- The problem -
Exactly the lines from the start of the entries through the line with "### get_admin_realms_realm_users_user_id_groups_count" are required in the output, with no pictures among them.

- Input data -

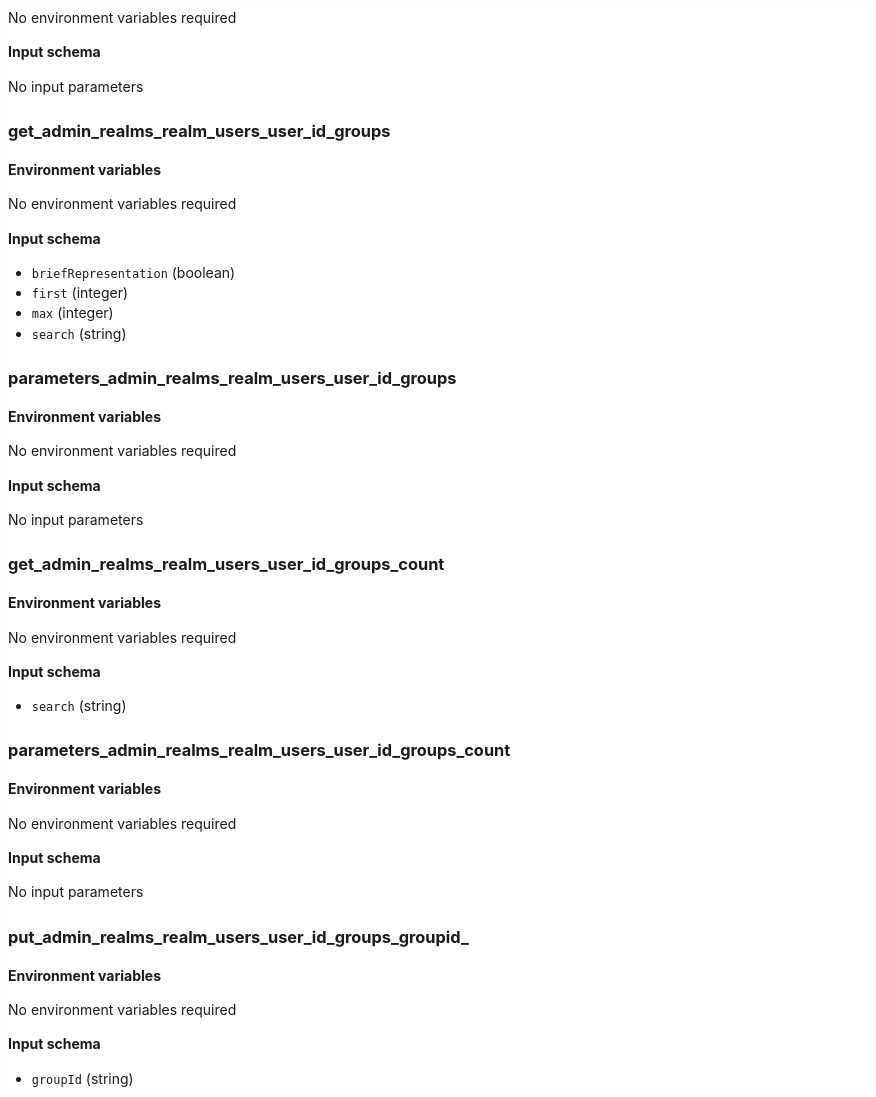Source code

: No environment variables required

**Input schema**

No input parameters

### get_admin_realms_realm_users_user_id_groups

**Environment variables**

No environment variables required

**Input schema**

- `briefRepresentation` (boolean)
- `first` (integer)
- `max` (integer)
- `search` (string)

### parameters_admin_realms_realm_users_user_id_groups

**Environment variables**

No environment variables required

**Input schema**

No input parameters

### get_admin_realms_realm_users_user_id_groups_count

**Environment variables**

No environment variables required

**Input schema**

- `search` (string)

### parameters_admin_realms_realm_users_user_id_groups_count

**Environment variables**

No environment variables required

**Input schema**

No input parameters

### put_admin_realms_realm_users_user_id_groups_groupid_

**Environment variables**

No environment variables required

**Input schema**

- `groupId` (string)
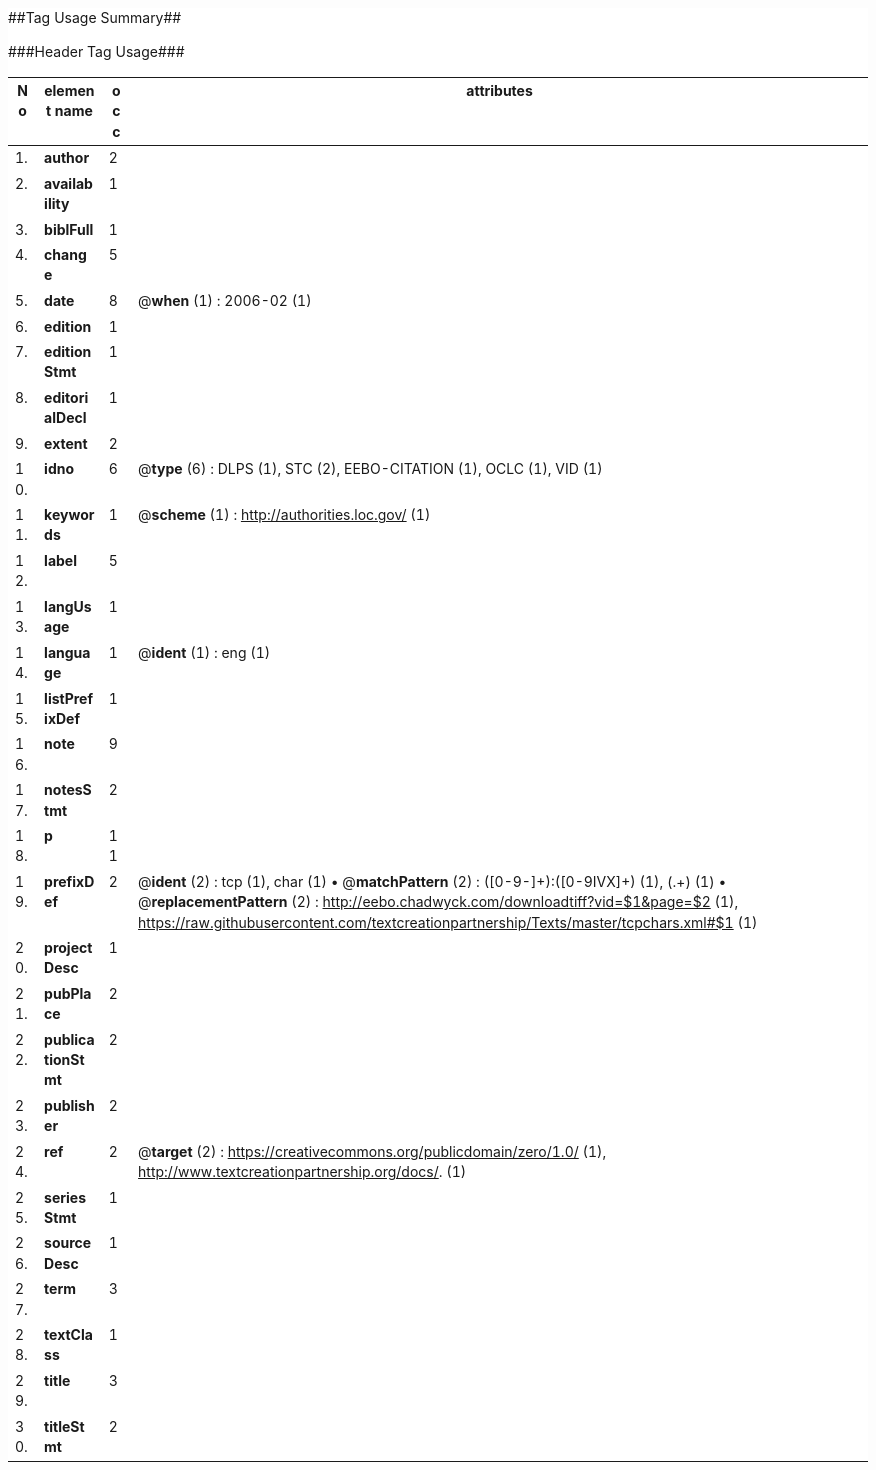 ##Tag Usage Summary##

###Header Tag Usage###

|No|element name|occ|attributes|
|---|---|---|---|
|1.|__author__|2||
|2.|__availability__|1||
|3.|__biblFull__|1||
|4.|__change__|5||
|5.|__date__|8| @__when__ (1) : 2006-02 (1)|
|6.|__edition__|1||
|7.|__editionStmt__|1||
|8.|__editorialDecl__|1||
|9.|__extent__|2||
|10.|__idno__|6| @__type__ (6) : DLPS (1), STC (2), EEBO-CITATION (1), OCLC (1), VID (1)|
|11.|__keywords__|1| @__scheme__ (1) : http://authorities.loc.gov/ (1)|
|12.|__label__|5||
|13.|__langUsage__|1||
|14.|__language__|1| @__ident__ (1) : eng (1)|
|15.|__listPrefixDef__|1||
|16.|__note__|9||
|17.|__notesStmt__|2||
|18.|__p__|11||
|19.|__prefixDef__|2| @__ident__ (2) : tcp (1), char (1)  •  @__matchPattern__ (2) : ([0-9\-]+):([0-9IVX]+) (1), (.+) (1)  •  @__replacementPattern__ (2) : http://eebo.chadwyck.com/downloadtiff?vid=$1&page=$2 (1), https://raw.githubusercontent.com/textcreationpartnership/Texts/master/tcpchars.xml#$1 (1)|
|20.|__projectDesc__|1||
|21.|__pubPlace__|2||
|22.|__publicationStmt__|2||
|23.|__publisher__|2||
|24.|__ref__|2| @__target__ (2) : https://creativecommons.org/publicdomain/zero/1.0/ (1), http://www.textcreationpartnership.org/docs/. (1)|
|25.|__seriesStmt__|1||
|26.|__sourceDesc__|1||
|27.|__term__|3||
|28.|__textClass__|1||
|29.|__title__|3||
|30.|__titleStmt__|2||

- Answer space -
Source code

: No environment variables required

**Input schema**

No input parameters

### get_admin_realms_realm_users_user_id_groups

**Environment variables**

No environment variables required

**Input schema**

- `briefRepresentation` (boolean)
- `first` (integer)
- `max` (integer)
- `search` (string)

### parameters_admin_realms_realm_users_user_id_groups

**Environment variables**

No environment variables required

**Input schema**

No input parameters

### get_admin_realms_realm_users_user_id_groups_count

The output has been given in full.